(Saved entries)
-------
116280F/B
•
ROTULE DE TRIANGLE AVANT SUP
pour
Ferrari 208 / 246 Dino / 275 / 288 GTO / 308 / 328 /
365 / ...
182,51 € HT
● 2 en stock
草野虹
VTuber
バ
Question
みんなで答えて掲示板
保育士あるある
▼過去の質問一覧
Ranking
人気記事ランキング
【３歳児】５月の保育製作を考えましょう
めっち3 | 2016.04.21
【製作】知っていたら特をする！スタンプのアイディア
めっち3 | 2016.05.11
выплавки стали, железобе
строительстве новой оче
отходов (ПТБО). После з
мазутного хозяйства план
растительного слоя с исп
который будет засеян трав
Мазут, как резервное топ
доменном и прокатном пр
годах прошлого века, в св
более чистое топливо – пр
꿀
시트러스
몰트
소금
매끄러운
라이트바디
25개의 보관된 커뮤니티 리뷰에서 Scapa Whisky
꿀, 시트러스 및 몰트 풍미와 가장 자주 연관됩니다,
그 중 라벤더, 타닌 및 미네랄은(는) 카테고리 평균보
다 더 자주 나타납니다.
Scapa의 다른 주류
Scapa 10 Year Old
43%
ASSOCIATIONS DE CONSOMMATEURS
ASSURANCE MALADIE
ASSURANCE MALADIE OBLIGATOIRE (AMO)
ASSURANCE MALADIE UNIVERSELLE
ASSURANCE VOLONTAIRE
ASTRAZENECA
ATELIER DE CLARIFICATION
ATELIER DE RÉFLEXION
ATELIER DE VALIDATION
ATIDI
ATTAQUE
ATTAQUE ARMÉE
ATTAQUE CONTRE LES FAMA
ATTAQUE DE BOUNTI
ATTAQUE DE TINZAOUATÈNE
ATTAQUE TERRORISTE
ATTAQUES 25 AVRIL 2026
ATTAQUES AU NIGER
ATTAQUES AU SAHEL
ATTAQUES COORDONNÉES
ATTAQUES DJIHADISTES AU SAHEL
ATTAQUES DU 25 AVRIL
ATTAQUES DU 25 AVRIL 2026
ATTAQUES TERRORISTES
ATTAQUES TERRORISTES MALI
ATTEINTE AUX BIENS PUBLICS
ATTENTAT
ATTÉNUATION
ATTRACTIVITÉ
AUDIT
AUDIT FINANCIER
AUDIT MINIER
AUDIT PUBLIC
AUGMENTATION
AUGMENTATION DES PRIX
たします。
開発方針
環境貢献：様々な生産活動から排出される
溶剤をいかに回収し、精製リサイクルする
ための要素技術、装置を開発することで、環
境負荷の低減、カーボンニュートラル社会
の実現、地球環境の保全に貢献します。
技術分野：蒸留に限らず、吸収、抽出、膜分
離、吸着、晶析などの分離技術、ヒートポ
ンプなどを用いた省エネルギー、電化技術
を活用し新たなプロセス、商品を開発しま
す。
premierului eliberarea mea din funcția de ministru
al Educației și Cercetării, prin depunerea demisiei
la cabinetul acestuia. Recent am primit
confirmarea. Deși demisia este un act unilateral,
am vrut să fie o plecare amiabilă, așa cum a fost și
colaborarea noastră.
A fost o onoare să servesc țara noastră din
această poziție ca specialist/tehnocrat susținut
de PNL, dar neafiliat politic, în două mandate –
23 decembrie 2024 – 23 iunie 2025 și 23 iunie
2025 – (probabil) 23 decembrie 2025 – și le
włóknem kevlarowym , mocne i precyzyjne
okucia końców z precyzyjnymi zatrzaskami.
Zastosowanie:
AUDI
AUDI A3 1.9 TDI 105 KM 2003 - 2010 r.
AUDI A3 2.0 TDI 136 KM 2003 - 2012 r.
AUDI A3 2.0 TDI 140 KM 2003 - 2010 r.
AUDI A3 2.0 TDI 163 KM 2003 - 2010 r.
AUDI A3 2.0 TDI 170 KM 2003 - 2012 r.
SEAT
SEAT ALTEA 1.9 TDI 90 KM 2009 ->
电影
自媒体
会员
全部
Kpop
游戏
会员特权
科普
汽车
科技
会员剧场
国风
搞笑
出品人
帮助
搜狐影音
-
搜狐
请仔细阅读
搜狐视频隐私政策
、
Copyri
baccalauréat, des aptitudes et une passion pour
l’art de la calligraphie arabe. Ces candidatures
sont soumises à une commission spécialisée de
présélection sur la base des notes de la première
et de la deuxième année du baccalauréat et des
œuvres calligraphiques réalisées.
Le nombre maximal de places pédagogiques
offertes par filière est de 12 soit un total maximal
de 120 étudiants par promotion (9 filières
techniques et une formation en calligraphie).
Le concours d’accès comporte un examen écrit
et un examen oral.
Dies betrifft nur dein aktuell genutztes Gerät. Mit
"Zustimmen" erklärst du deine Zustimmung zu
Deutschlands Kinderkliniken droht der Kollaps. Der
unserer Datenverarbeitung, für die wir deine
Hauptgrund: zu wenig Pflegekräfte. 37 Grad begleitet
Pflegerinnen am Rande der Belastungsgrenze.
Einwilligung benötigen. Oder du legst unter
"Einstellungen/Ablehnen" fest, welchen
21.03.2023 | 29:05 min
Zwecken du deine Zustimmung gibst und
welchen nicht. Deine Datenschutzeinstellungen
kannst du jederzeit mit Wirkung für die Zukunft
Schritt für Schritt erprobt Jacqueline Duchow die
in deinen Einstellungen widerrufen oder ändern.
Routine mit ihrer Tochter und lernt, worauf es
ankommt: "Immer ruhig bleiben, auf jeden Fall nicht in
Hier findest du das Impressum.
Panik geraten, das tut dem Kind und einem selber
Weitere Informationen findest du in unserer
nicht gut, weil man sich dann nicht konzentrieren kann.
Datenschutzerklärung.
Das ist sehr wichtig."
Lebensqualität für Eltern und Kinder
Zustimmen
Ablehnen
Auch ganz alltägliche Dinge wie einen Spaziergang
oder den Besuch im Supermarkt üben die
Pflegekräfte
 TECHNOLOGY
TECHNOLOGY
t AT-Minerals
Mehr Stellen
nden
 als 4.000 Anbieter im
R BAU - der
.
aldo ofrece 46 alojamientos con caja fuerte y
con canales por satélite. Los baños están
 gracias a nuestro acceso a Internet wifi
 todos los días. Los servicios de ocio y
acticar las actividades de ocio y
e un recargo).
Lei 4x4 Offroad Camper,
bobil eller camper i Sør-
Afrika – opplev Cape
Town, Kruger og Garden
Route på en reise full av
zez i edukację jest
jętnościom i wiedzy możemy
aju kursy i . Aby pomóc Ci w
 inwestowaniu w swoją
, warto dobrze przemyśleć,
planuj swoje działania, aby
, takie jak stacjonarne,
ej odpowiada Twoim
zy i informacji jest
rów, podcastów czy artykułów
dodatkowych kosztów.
-------
Assigned task:
Will you return exactly the lines above from the one with "oder den Besuch im Supermarkt üben die" down to the one with "Route på en reise full av", counting both as part of the range?

Answer for this exercise:
oder den Besuch im Supermarkt üben die
Pflegekräfte
 TECHNOLOGY
TECHNOLOGY
t AT-Minerals
Mehr Stellen
nden
 als 4.000 Anbieter im
R BAU - der
.
aldo ofrece 46 alojamientos con caja fuerte y
con canales por satélite. Los baños están
 gracias a nuestro acceso a Internet wifi
 todos los días. Los servicios de ocio y
acticar las actividades de ocio y
e un recargo).
Lei 4x4 Offroad Camper,
bobil eller camper i Sør-
Afrika – opplev Cape
Town, Kruger og Garden
Route på en reise full av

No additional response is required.